VCAT Says Objectors Cannot Hide

Most readers will be aware of the recent VCAT decision granting permission for an Islamic Mosque to be constructed in East Bendigo. The permit application made by the Australian Islamic Mission Incorporated sought to use and develop the subject land as a place of assembly, including a place of worship, separate sports hall, a caretaker’s dwelling, and associated facilities such as an office, education room, shop and café.

The proposal, Bendigo’s first mosque, has attracted wide media coverage and seemingly polarized the opinion of some in Victoria’s fourth largest city.

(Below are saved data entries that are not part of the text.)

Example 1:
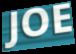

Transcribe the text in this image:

JOE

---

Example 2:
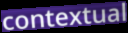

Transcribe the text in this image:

contextual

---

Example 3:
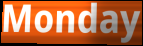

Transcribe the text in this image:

Monday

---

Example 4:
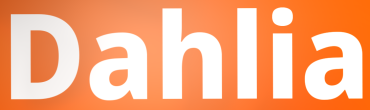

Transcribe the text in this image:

Dahlia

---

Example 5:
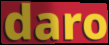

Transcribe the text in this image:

daro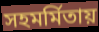
সহমর্মিতায়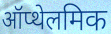
ऑप्थेलमिक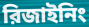
রিজাইনিং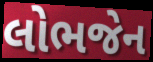
લોભજેન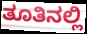
ತೂತಿನಲ್ಲಿ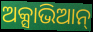
ଅକ୍ସାଭିଆନ୍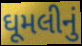
ઘૂમલીનું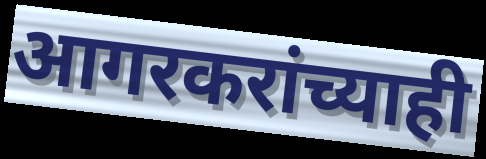
आगरकरांच्याही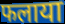
फलायाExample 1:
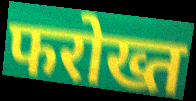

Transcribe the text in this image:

फरोख्त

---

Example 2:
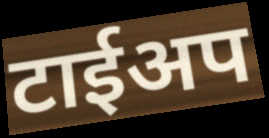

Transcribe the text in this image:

टाईअप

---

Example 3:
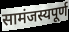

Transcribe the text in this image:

सामंजस्यपूर्ण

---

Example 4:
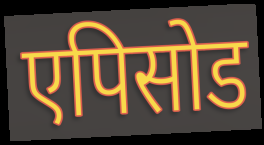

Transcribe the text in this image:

एपिसोड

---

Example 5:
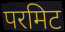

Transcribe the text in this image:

परमिट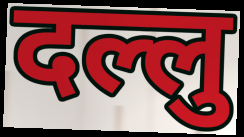
दल्लु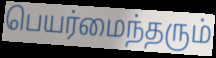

In Hoskin v Greater Bendigo CC and Anor [2015] VCAT 1124, the Tribunal granted a resounding thumbs up to the mosque. However, before the merits of the application were heard by VCAT an earlier hearing in which an objecting party sought to hide her identity (Evers v Greater Bendigo CC & Ors (includes Summary) (Red Dot) [2014] VCAT 816) reinforced the notion that parties to a hearing should be known and publically named.

In refusing to hide the identity of the objecting appellant the Tribunal noted:

An applicant sought a proceeding suppression order to conceal her identity as the objector applicant for review in a proceeding concerning the proposal for a mosque in Bendigo…

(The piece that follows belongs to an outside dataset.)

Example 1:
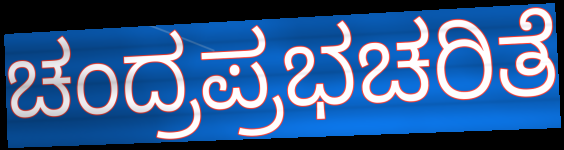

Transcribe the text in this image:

ಚಂದ್ರಪ್ರಭಚರಿತೆ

Given it is rare for the Open Courts Act 2013 to be invoked in proceedings in VCAT’s Planning and Environment List to conceal a person’s identity, the relatively brief reasons set out some of the relevant considerations.

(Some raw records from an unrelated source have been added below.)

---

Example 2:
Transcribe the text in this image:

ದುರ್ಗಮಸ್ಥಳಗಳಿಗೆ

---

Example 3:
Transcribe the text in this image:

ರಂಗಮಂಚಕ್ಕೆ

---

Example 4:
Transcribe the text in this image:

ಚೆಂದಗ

In particular, s 4 of the Act creates a statutory presumption in favour of disclosure of information in VCAT proceedings, and the Tribunal can only make a suppression order under very limited grounds in s 18. The Tribunal must be satisfied that the order is necessary, as opposed to being merely desirable, to achieve its purpose. Importantly, under s 14 of the OCA, VCAT must be satisfied ‘on the basis of evidence or sufficient credible information’ that the grounds for making the order are established…

Given the public nature of planning decision making at a community level, a citizen or group of citizens taking a stand for or against a particular proposal for the use or development of land should be publicly identifiable so that the extent to which their interests are materially affected by the proposal (if any) can be properly assessed on relevant planning grounds. It would be a very rare circumstance, if ever, that either a permit applicant or objector could satisfy the grounds for a proceeding suppression order to conceal their identity under the Open Courts Act 2013 in a review proceeding at VCAT under the Planning and Environment Act 1987.

In this case, the applicant fell well short of satisfying any possibly relevant ground.

This determination reinforces the preferred ‘open’ and ‘transparent’ process under which both permit applications and VCAT appeals should be determined.